Here's another gem to understand the uses and customs so much in vogue in ancient Rome, another work of art from the marvelous collection of the Vatican Museums that is able to describe us the ancient culture.
Here we see a work of art housed in the halls of the Egyptian Museum of the Vatican Museums, inaugurated two centuries ago, at the behest of pope Gregory XVI. We are in 1839, when, on designed of father Luigi Ungarelli, one of the first Italian egyptologists, even the Vatican Museums were endowed with an egyptian collection. The vast majority of the works still exhibited were part of private and corporate collections, which were already found in Rome in the past centuries. Keep this in mind: many egyptian works of art that are in the Eternal City were transported from the land of the pharaohs directly from by the ancient Romans, when, especially after the official annexation of Egypt in the first century b.C., they admired a lot that culture so different from their own. I would also add how even Europe, years ago, had almost been invaded by more egyptian artefacts, brought in this case by Napoleon after his military campaigns in Egypt. But now let us dwell on a particular work of the Gregorian Egyptian Museum.
What do we have here? We see an old man, but still strong and well muscled, seen in what we can almost define as nudity, heroic. His body, so realistic and muscular, remind us the perfection of the heroes of the ancient greek and romans descriptions, represented by means of statues in marble and not only them. See now the gesture and pose of the man represented here: he is reclined on one side, a pose that recalls very close to the one that took the guests or the participants of the greek style symposia, a practice later taken over by the Romans, especially when they had guests at home. Now, when in Rome or in some museums we see a figure of that kind we would most probably face a personification of something connected to the water: river, lake, ocean, or sea. This was the canon used later by the Romans to represent a very important element in the life of the Eternal City, and not only. So each personification had some distinctive signs that characterize it, and that allow us to understand what kind of element linked to the water was.

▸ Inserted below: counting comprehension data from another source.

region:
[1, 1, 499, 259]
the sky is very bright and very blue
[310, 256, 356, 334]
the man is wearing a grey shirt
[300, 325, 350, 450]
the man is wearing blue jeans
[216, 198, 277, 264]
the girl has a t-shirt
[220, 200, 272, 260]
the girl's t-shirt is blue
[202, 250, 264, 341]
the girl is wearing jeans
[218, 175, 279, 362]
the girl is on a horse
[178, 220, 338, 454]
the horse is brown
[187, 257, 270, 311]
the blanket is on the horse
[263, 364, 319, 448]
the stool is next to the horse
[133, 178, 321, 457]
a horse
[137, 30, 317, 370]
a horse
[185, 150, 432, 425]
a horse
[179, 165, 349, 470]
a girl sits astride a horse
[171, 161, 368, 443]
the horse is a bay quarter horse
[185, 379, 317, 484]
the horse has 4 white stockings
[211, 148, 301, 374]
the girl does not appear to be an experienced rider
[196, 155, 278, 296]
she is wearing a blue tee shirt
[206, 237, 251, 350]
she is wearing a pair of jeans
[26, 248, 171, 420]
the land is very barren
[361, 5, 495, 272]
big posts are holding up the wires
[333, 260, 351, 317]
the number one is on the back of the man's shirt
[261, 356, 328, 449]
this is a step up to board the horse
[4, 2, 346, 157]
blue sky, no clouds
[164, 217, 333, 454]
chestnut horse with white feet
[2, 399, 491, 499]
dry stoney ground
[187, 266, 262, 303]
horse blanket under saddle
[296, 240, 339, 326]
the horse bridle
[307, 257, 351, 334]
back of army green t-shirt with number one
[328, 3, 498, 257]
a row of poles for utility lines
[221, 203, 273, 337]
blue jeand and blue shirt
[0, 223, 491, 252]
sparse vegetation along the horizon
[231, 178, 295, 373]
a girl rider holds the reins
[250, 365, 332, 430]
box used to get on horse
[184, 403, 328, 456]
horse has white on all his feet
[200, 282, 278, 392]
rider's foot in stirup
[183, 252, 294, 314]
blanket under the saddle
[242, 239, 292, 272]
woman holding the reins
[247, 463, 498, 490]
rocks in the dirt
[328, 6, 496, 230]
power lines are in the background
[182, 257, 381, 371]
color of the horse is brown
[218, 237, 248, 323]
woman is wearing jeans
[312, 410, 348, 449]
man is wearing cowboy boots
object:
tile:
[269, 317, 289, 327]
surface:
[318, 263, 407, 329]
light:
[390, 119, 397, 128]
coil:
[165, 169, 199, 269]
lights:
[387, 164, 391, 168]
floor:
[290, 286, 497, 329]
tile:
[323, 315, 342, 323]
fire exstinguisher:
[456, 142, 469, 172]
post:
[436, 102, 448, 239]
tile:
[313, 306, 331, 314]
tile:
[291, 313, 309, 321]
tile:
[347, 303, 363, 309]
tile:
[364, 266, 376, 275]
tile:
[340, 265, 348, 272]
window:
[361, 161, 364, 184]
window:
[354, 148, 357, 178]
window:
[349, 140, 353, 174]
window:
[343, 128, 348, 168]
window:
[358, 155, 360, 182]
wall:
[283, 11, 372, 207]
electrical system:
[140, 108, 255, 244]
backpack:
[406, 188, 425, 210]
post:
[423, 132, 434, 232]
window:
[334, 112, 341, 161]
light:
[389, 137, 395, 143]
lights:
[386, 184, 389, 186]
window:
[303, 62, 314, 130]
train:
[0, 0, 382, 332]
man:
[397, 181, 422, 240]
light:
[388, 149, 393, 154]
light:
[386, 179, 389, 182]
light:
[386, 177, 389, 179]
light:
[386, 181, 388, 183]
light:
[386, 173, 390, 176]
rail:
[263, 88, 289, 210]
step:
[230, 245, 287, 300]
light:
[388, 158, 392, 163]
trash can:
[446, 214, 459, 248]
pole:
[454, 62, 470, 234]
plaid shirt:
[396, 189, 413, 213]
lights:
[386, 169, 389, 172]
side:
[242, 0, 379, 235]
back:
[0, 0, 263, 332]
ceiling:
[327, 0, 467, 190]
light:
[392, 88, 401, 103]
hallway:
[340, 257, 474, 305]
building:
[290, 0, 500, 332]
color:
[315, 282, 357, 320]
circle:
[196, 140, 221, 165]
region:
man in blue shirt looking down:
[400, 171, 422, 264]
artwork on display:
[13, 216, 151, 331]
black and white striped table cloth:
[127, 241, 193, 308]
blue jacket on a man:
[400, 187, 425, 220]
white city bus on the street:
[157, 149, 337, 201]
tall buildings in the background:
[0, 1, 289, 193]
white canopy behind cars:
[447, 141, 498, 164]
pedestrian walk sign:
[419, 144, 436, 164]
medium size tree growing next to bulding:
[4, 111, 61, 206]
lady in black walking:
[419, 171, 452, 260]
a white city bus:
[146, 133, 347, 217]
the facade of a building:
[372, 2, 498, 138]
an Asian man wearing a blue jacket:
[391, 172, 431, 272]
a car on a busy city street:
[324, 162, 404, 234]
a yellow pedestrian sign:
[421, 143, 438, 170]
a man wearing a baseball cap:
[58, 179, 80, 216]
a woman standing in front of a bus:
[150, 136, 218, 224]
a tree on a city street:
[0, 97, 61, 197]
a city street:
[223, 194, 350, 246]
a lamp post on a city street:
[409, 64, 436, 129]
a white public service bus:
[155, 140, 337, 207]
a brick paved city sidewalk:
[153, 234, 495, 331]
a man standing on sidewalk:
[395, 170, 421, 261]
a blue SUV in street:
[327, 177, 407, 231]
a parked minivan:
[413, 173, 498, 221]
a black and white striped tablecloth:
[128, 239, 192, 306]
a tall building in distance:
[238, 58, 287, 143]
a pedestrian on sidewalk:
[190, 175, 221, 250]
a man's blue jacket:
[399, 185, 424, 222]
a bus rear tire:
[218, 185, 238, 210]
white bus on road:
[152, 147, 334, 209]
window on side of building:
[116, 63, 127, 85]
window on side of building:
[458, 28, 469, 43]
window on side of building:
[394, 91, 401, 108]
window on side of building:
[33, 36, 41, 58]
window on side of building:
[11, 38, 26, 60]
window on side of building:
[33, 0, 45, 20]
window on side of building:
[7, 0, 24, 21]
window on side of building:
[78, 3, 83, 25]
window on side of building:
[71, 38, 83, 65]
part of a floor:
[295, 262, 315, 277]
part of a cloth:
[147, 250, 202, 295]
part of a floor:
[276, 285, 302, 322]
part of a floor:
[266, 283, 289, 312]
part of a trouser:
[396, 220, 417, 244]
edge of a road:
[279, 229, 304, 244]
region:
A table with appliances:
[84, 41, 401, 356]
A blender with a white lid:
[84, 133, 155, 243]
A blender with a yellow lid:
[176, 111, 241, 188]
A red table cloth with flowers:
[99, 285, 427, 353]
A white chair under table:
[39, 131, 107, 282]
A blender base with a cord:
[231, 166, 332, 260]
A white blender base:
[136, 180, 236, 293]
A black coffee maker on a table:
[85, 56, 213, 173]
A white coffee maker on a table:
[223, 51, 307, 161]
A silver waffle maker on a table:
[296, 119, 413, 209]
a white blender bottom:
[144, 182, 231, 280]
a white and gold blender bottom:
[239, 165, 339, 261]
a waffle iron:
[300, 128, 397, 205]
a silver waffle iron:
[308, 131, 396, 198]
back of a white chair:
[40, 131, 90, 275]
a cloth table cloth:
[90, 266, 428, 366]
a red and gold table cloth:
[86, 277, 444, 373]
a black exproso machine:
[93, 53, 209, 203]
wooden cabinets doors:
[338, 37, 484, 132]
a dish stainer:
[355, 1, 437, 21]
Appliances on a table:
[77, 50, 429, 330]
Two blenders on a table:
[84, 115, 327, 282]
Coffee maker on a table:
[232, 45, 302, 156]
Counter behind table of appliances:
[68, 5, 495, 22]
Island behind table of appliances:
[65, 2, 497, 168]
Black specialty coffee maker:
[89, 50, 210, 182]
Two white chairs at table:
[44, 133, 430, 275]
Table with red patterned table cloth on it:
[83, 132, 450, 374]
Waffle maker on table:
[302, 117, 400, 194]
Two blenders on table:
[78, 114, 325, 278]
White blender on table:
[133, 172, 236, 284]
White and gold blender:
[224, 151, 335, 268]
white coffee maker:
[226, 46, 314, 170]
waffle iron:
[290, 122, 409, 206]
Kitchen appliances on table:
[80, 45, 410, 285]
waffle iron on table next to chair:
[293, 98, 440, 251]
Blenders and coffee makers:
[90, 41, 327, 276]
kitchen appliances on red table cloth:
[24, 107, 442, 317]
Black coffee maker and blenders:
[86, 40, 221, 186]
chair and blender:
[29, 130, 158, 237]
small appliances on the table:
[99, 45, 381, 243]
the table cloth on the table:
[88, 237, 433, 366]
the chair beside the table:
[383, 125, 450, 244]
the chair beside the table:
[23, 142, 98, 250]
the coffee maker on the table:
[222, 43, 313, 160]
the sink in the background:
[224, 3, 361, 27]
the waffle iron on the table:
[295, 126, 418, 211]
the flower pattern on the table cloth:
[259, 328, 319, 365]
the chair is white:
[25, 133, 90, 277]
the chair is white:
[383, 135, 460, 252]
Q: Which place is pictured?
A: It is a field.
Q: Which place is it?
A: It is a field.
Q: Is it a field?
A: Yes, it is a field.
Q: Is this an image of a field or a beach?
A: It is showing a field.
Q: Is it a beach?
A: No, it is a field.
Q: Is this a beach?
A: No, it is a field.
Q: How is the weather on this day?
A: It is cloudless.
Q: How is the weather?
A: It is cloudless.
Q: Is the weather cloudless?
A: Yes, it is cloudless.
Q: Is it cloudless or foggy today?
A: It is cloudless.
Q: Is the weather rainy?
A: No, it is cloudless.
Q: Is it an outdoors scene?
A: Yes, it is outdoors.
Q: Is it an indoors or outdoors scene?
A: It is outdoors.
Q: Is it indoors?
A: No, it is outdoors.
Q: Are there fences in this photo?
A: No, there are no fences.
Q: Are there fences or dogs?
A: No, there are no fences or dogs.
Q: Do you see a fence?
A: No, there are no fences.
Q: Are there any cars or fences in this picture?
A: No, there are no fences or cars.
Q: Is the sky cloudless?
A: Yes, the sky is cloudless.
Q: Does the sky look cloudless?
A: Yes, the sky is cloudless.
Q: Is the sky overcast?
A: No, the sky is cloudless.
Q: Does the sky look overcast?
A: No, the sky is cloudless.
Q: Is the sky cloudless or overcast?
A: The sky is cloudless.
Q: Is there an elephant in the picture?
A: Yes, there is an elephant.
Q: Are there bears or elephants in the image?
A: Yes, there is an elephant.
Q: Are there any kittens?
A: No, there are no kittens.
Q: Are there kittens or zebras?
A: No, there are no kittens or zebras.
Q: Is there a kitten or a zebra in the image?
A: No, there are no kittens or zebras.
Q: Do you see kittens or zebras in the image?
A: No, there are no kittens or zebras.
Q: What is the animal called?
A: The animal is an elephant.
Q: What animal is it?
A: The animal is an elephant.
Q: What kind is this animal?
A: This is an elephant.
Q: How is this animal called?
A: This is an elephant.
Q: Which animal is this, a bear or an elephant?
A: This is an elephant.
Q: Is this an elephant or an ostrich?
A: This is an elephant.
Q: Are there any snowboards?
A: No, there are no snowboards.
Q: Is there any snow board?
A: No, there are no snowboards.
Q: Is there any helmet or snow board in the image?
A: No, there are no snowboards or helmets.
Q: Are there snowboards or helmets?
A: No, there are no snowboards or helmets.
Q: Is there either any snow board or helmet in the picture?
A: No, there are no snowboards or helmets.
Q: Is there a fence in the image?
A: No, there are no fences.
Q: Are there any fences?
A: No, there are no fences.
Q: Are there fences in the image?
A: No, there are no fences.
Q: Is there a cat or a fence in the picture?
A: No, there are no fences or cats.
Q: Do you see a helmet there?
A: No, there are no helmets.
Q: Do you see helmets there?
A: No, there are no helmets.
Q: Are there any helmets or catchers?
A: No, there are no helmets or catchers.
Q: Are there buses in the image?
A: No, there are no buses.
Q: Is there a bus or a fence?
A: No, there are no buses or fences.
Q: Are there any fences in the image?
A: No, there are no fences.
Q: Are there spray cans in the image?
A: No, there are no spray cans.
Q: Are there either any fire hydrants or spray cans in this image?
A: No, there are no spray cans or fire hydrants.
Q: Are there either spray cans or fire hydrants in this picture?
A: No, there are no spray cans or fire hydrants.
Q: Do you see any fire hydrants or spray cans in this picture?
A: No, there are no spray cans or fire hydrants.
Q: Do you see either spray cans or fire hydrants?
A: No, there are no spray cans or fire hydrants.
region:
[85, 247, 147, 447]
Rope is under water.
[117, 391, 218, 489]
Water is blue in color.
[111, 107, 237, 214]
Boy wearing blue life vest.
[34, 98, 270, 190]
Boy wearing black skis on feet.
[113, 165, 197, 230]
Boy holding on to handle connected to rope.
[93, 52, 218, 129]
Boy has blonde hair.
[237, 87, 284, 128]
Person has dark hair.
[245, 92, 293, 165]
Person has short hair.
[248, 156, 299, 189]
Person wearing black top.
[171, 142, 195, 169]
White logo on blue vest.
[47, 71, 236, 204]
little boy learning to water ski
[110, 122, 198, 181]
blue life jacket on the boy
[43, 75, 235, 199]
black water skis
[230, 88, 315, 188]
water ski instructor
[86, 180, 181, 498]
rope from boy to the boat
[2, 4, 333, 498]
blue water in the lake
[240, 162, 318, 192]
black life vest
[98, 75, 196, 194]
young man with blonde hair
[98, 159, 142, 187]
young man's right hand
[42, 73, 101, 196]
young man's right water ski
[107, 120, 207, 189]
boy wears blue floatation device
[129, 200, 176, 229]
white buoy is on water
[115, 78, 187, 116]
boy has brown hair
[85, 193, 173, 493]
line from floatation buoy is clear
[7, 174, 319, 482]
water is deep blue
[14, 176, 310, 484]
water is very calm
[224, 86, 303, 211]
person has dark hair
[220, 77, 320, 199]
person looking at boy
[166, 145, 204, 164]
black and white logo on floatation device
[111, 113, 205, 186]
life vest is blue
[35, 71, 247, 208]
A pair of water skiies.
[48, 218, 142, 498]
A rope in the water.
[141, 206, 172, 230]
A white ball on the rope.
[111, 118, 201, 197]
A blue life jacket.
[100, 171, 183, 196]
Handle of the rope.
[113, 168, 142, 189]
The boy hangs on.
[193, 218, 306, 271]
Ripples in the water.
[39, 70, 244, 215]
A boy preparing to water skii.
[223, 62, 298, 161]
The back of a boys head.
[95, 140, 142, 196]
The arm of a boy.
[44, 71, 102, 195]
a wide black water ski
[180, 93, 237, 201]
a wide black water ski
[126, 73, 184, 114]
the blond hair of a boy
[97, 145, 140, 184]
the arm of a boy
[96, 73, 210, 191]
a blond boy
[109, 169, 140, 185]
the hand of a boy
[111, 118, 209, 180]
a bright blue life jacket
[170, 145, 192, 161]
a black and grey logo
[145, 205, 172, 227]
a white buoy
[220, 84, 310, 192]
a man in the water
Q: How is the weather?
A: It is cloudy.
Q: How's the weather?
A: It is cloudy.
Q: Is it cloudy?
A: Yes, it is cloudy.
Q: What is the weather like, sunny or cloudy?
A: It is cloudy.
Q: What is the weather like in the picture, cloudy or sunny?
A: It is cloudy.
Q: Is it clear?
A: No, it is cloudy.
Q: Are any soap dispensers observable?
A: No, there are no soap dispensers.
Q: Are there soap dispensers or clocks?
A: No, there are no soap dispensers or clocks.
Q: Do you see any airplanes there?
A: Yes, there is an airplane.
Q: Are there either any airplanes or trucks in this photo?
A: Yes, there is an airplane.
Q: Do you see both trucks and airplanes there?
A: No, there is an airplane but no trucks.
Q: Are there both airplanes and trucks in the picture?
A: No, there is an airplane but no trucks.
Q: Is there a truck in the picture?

In this case, after noticing the extraordinary details of the beard and long hair, let's look at a figure in the shadow, on the right: a sphinx! We are in the presence, therefore, of the personification of the Nile, the river beloved by the Romans and well known for its beneficial properties. Let's not forget how the silt left by the Nile during floods, or similar episodes, was great as a natural fertilizer. At that time they did not know its source, but we are still below the sphinx, a species of jug from which, metaphorically, leaves the water that makes up the river. All, finally, complemented by that sort of cornucopia, which the figure holds on the left hand ears of corn and fruits, the symbol of plenty. Do you need more to understand the values given to the longest river in Africa? You have just to visit the Vatican Museums in Rome, appreciating this wonder.